| Assignment |
For the data below, give the number of lines that include the word "rule" and nothing else.

:::

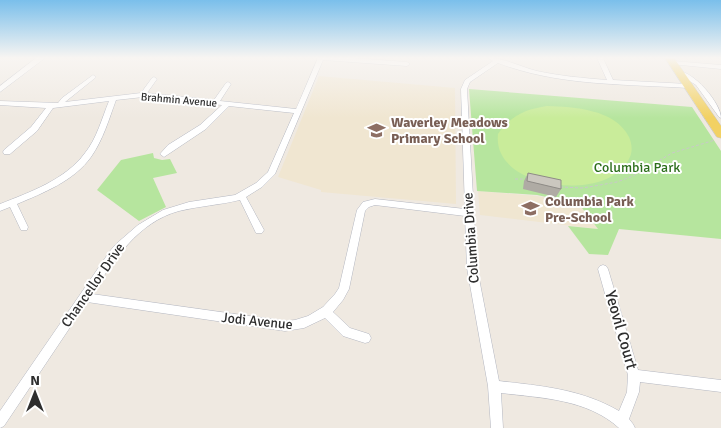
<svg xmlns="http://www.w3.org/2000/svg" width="721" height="428" viewBox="0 0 721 428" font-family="Signika,sans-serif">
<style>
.education{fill:#f0e6d1}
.green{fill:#b6e59e}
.pitch{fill:#c9ec9a}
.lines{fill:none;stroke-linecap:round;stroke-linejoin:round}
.minor-casing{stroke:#b4b7c1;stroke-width:1}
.tertiary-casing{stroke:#b4b7c1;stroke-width:1}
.primary-casing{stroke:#c9c9c9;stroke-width:1}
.path{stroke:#c9c9c9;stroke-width:1;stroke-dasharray:3 2;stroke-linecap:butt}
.minor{fill:#fff;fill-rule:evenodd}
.tertiary{fill:#fff;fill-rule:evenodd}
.primary{fill:#f2d163;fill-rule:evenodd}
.wall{fill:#afaba4}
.building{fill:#cbc7bf;stroke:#8e8b86}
.labels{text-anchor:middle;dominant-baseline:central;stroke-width:4;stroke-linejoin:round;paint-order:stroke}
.far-street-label{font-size:11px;fill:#2e2e2e;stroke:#fff}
.education-label{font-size:14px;font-weight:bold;fill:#785e54;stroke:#fff;text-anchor:start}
.park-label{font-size:14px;fill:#2c6e1b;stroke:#fff}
.street-label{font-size:14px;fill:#2e2e2e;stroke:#fff}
.near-street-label{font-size:16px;fill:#2e2e2e;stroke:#fff}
</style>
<rect width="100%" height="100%" fill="#efe9e1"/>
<path class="education" d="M 319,76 L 455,88 L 456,204 L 321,192 L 321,190 L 278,177 Z
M 478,191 L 537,196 L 579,204 L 598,229 L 480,215 Z"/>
<path class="green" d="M 469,89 L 692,107 L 721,151 L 721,239 L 619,229 L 608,255 L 589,254 L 568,226 L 598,229 L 579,204 L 537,195 L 477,191 Z
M 153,153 L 154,158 L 162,160 L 170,159 L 177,173 L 153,178 L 166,207 L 139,221 L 97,190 L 121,160 Z"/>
<path class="pitch" d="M 547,106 C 574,107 615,109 629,137 C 632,144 633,152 629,159 C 611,193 550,190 522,174 C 506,165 496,152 498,134 C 510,116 526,109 547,106 Z"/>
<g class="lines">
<defs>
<path id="minor" d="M 318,58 L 351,58 L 407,62 L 410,64 L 407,66 L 323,60 L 275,174 L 262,187 L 246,197 L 264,230 L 262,233 L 256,233 L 240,200 C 220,205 199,206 179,211 C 138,222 114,260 92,294 L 285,321 L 295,320 L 308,316 L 323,307 L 335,294 L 339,288 L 357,210 L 363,202 L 375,199 L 465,209 L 461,89 L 465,80 L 493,61 L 488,58 C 505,58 521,67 537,71 C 560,76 583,78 607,80 L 597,58 L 603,58 L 613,80 L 688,84 L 691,86 L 688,88 C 625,84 558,86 498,63 L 470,82 L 467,89 L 477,268 L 499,381 C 542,386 581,389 619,411 L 627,392 L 628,375 L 598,269 L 600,266 L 603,265 L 606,266 L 608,269 L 638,370 L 721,380 L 721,392 L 640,382 L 639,392 L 629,419 L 633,424 L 635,428 L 619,428 C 587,399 542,398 501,393 L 503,428 L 491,428 L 488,386 L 467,268 L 465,216 L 375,205 L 369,207 L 365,211 L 349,289 L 343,300 L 333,312 L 350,328 L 369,334 L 371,338 L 369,342 L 365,343 L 343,336 L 325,318 L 304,328 L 285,331 L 87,302 L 4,426 L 0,428 L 0,411 L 110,251 L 116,244 L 138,225 L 163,210 L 189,202 L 235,195 L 256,183 L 268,172 L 294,113 L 229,106 L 206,129 L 164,157 L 160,154 L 168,145 L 200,125 L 222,105 L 143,97 L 116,100 C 109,119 103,140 91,157 C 74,181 43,193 17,204 L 28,227 L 27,230 L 21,230 L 10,207 L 0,211 L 0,204 C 30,192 65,180 85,153 C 97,138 102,118 109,101 L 53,108 L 37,131 L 10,154 L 4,154 L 3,152 L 4,150 L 31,127 L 46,108 L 0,105 L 0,101 L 58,103 L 62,98 L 93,75 L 96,77 L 95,78 L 65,102 L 141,93 L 152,78 L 154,77 L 157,79 L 147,93 L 214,100 L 226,83 L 228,82 L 231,84 L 220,101 L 296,109 Z
M 673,61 L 721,65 L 721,69 L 671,64 L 670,63 Z
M 677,71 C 693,70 721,103 721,118 L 719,117 L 696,85 L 677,73 Z"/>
<path id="tertiary" d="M 36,58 L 45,58 L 0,92 L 0,86 Z"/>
<path id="primary" d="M 665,58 L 674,58 L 721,126 L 721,138 L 717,137 Z"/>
</defs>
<use href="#minor" class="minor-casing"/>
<use href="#tertiary" class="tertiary-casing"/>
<use href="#primary" class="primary-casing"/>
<path class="path" d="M 515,179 L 524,179
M 560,187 L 583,188 L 617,182 L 633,176 L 672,153 L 715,140"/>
<use href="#minor" class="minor"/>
<use href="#tertiary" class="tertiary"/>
<use href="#primary" class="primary"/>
</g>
<path class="wall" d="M 528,173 L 561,189 L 556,197 L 523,189 L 524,181 Z"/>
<path class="building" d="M 528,173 L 561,180 L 561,189 L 527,181 Z"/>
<linearGradient id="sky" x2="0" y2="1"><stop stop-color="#7abfeb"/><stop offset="0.49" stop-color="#f8f5f2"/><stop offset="1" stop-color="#f8f5f2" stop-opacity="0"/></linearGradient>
<rect width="721" height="118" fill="url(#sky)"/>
<defs>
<symbol id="school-bare" viewBox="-9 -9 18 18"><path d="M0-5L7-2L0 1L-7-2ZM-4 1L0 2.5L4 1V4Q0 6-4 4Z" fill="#8d6e63" stroke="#fff" stroke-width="2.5" paint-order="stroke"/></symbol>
</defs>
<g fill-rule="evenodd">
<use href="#school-bare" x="364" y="118" width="25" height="25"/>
<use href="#school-bare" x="518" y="196" width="25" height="25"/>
</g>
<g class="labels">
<g class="far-street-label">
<text transform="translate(179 100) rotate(5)">Brahmin Avenue</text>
</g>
<g class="education-label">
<text x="391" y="122">Waverley Meadows<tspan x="391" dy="16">Primary School</tspan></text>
<text x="545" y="201">Columbia Park<tspan x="545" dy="16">Pre-School</tspan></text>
</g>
<g class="park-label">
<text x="637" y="167">Columbia Park</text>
</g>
<g class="street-label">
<text transform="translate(471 238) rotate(-94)">Columbia Drive</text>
<text transform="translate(93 285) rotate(-55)">Chancellor Drive</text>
<text transform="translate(257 321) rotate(6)">Jodi Avenue</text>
</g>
<g class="near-street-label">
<text transform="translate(621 330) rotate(74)">Yeovil Court</text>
</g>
</g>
<g transform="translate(35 393)" stroke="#ffffff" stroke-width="4" paint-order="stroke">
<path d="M0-4L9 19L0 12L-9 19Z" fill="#2e2e2e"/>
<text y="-8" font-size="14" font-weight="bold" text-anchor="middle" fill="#2e2e2e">N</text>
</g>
</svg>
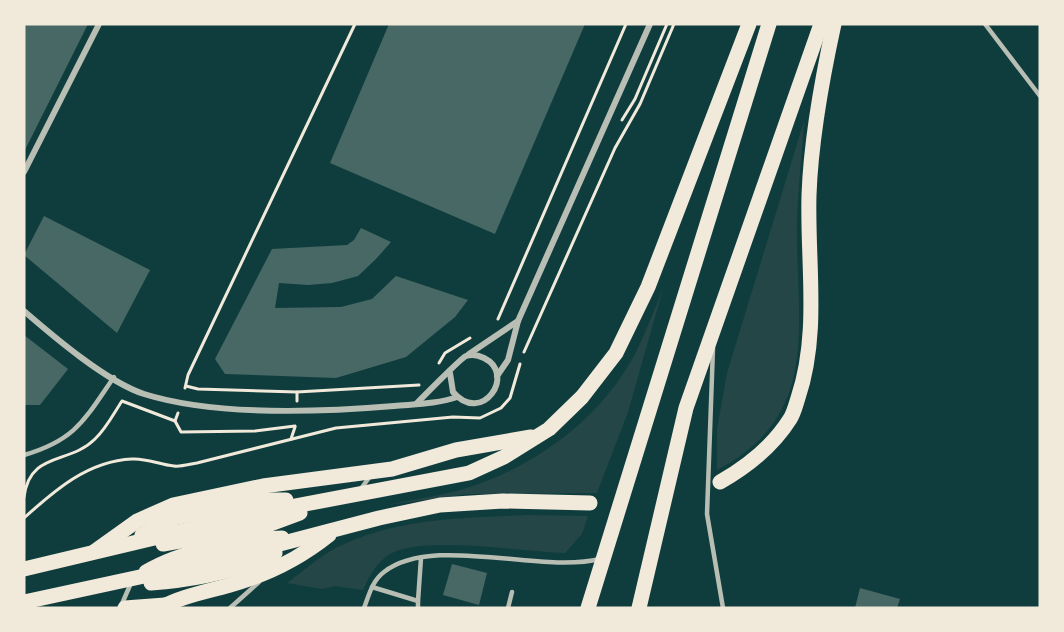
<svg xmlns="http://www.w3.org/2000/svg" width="1064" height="632" font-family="'Titillium Web',sans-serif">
  <rect width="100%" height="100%" fill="#0f3d3e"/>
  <!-- green -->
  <g fill="#244646">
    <path d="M804 121C802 155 798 189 797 222 795 321 824 414 717 470V429L727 373Z"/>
    <path d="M663 289 628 412 597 493 468 494 387 505C415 499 446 495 473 486 540 463 602 417 636 352 646 332 654 310 663 289Z"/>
    <path d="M526 515 588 516 582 534 565 553C525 552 422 535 390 554 376 563 370 575 363 590L335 586 322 589 287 583C303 571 319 557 336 548 395 518 461 518 526 515Z"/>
  </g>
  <!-- building -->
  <g fill="#486865">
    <path d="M24 24H88L24 152Z"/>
    <path d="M389 24H585L495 234 330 163Z"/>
    <path d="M44 216 150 270 117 333 24 255Z"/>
    <path d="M361 228 391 242 376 259 358 276 332 283 308 285 279 283 275 308 341 307 372 299 396 276 468 300 455 317 406 357 336 378 225 374 215 359 272 249 347 245 354 240Z"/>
    <path d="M24 335 68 369 40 405H24Z"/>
    <path d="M452 564 487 573 479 605 443 595Z"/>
    <path d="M860 588 900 599 897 608H855Z"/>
  </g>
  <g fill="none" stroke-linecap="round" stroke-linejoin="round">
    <!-- path -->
    <g stroke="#f1e9da" stroke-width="3">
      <path d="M622 120 635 99 667 24"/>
      <path d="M498 319 626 24"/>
      <path d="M524 352 615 148 640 104 674 24"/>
      <path d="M439 363 445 353 470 338"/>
      <path d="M186 386 198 389 297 392"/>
      <path d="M185 388 188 375 355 24"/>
      <path d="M297 401V392L419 385"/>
      <path d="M175 421 181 432 255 431 295 426"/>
      <path d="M291 439 295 427"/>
      <path d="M24 497C30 451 69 465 95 439 106 429 114 413 122 401L175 421 178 413"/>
      <path d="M24 518C55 490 88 461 132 459 147 458 160 465 174 466 181 467 190 464 197 463L336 428 453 417 480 418 501 408 510 398 520 364"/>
    </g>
    <!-- service -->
    <g stroke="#b8beb3" stroke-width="4.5">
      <path d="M985 24 1040 96"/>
      <path d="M713 348 707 514 723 608"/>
      <path d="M24 455C76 440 85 419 114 377"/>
      <path d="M360 490 371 475"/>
      <path d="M372 587 418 601V608"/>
      <path d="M418 601 421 558"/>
      <path d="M121 606 131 583"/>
      <path d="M230 608 259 582"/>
      <path d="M364 608C369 595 372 581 384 572 433 534 539 574 600 559"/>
      <path d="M508 608 512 592"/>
    </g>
    <!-- minor -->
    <g stroke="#b8beb3" stroke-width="6">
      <path d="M24 172 99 24"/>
      <path d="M24 311C54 337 107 382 144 394 214 416 322 412 394 406 416 404 437 404 457 397"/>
      <path d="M469 354 518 321"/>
      <path d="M497 376 508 360 518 321 650 24"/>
      <path d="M416 404C423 397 461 358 466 356 472 354 478 355 484 358 517 374 482 426 453 392L450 373"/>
    </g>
    <!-- motorway -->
    <g stroke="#f1e9da" stroke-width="15">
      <path d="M720 482C748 466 773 446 790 419 794 413 796 404 798 398 820 332 807 263 809 195 811 138 822 79 834 24"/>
      <path d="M142 535 175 518 256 500H286"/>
      <path d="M163 544 265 526 300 513"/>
      <path d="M95 551 137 521 173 505 263 486 392 469 456 450 531 437"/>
      <path d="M24 569 263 512 469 473 504 457 549 429 582 397 616 353 648 287 749 24"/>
      <path d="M146 572C181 551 241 539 282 538"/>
      <path d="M151 583C193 580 236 572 275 553"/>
      <path d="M24 602 223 559 379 518 440 505 503 501 590 503"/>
      <path d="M125 608 165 605"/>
      <path d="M160 608C182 596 206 592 230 585 267 575 299 559 329 535"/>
      <path d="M588 608 769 24"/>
      <path d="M639 608 686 408 821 24"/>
    </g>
  </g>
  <!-- border -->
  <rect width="1064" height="632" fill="none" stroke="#f1e9da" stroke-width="51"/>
</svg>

:::

| Answer to the exercise |
4